§ Trecho do texto
Publicado em 04/10/2014 por Luiz Carlos de Freitas em blog do Freitas

Redes de ensino, na corrida pelo melhor IDEB, estão pressionando seus professores a deixarem de dar o conteúdo de outras disciplinas que não sejam português e matemática e usar o tempo para fazer recuperação ou treinar seus estudantes em simulados de português e matemática. A ordem é direta, em alguns casos, dada por coordenadores pedagógicos aos professores.

Em uma delas, a nota que o aluno tira em português e matemática vale também para as demais disciplinas omitidas, e é simplesmente repetida. A fraude mereceria apuração pelo Ministério Público pelo grave dano ao direito de aprender das crianças e mostra como as políticas dos reformadores empresariais que, em tese, são propostas para garantir tal direito, terminam por roubá-lo quando implementadas nas escolas.

Alunos e professores são ranqueados e festas comemoram os vitoriosos. Empresas de consultoria orientam estas redes.

§ Dados registrados

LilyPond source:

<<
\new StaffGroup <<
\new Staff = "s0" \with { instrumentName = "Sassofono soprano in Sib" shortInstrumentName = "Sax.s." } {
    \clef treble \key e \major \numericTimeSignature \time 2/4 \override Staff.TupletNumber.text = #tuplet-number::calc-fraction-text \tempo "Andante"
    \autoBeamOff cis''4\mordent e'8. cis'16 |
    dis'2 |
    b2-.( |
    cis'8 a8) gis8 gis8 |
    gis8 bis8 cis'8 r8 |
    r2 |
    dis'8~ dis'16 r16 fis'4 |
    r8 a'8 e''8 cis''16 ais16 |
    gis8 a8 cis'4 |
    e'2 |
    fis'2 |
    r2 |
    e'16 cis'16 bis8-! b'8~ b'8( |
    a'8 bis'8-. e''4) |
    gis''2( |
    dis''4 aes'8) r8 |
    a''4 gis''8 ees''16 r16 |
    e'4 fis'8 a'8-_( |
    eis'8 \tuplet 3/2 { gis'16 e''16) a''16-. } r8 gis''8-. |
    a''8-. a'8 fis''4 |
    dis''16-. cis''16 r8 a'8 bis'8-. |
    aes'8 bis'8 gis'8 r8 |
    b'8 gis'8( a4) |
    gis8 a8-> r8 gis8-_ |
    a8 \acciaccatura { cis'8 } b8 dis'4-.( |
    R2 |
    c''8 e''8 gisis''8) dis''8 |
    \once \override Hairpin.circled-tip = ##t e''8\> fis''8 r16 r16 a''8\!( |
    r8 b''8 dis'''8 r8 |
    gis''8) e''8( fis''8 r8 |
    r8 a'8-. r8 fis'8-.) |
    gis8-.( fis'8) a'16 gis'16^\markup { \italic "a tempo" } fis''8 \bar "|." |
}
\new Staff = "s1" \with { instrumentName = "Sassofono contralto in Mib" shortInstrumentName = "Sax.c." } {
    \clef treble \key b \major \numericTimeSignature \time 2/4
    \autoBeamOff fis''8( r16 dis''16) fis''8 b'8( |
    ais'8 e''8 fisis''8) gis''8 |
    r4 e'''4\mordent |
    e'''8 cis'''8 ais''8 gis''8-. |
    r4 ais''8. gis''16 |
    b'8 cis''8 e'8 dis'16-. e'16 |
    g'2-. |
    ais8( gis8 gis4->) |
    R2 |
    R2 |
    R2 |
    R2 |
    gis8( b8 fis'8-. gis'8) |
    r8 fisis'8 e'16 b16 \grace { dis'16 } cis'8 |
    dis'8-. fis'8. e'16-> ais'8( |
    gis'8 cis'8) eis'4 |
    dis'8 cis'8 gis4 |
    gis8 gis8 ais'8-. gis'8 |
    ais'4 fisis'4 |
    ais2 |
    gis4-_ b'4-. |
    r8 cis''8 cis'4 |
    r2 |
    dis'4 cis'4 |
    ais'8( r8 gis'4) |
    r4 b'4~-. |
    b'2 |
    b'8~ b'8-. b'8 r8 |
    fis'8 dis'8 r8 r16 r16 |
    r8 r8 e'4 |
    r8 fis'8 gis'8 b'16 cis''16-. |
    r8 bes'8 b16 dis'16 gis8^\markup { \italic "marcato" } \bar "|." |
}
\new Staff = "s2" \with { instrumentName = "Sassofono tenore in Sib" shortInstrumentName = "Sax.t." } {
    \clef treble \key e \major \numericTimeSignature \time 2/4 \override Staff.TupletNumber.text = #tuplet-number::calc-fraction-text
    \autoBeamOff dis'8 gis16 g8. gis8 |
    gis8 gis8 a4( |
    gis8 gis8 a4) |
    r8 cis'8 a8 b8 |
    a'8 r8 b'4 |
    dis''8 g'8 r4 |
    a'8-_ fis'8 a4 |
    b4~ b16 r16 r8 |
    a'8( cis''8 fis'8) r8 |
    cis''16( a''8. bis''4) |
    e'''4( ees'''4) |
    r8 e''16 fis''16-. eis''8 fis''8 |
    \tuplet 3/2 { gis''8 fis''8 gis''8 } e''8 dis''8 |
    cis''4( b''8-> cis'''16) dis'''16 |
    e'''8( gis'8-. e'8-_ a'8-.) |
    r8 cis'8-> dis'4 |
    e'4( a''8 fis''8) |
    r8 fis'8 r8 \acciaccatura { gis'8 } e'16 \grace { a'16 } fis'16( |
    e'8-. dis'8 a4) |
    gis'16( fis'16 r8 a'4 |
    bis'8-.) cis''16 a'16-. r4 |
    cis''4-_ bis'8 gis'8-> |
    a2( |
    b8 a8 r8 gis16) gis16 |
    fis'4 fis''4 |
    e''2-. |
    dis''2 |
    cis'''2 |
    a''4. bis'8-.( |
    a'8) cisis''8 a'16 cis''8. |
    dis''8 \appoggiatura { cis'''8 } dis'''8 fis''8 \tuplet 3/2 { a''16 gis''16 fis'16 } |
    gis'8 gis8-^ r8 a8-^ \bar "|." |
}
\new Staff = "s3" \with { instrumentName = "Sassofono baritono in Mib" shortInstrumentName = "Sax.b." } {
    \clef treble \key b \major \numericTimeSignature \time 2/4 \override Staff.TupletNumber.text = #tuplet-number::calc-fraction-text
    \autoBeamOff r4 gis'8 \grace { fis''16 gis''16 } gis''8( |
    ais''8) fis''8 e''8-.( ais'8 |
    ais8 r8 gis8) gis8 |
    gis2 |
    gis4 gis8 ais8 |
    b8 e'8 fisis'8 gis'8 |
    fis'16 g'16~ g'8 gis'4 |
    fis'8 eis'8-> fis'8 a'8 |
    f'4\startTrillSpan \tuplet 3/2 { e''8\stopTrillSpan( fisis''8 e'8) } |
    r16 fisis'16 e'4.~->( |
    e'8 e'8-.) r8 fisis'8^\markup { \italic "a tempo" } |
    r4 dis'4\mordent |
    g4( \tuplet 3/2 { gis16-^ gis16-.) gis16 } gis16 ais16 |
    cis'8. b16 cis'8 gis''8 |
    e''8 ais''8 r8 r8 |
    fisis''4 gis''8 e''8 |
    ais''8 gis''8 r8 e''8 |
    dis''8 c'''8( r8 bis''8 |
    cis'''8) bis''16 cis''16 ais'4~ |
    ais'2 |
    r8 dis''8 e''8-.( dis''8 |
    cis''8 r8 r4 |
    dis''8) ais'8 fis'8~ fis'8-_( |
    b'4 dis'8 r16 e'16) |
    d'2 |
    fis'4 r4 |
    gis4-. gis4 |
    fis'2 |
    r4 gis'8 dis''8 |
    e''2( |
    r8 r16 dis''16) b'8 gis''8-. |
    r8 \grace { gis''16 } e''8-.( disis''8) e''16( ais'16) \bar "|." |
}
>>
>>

§ Tarefas
**A)** No trecho sobre a corrida pelo IDEB, quem dá, em alguns casos, a ordem direta aos professores?
**B)** Retome o trecho sobre a corrida pelo IDEB a partir do ponto em que ele termina.

§ Respostas
**A)** Os coordenadores pedagógicos.

**B)**
É a maior evidência relatada do chamado estreitamento curricular produzido pelo uso intensivo de exames. Um verdadeiro vale tudo. O IDEB das redes, em alguns casos, é alto às custas da formação das crianças nas demais disciplinas.

Os professores precisam se organizar para fazer a denúncia destas situações. A dificuldade em algumas delas é que os professores são contratados pela CLT, não têm estabilidade e podem facilmente ser demitidos se discordarem das medidas, não as implementarem ou até mesmo se as denunciarem.

Esta é uma das razões pelas quais os professores têm que ter estabilidade no emprego. E é por isso também que os reformadores empresariais não gostam da estabilidade.”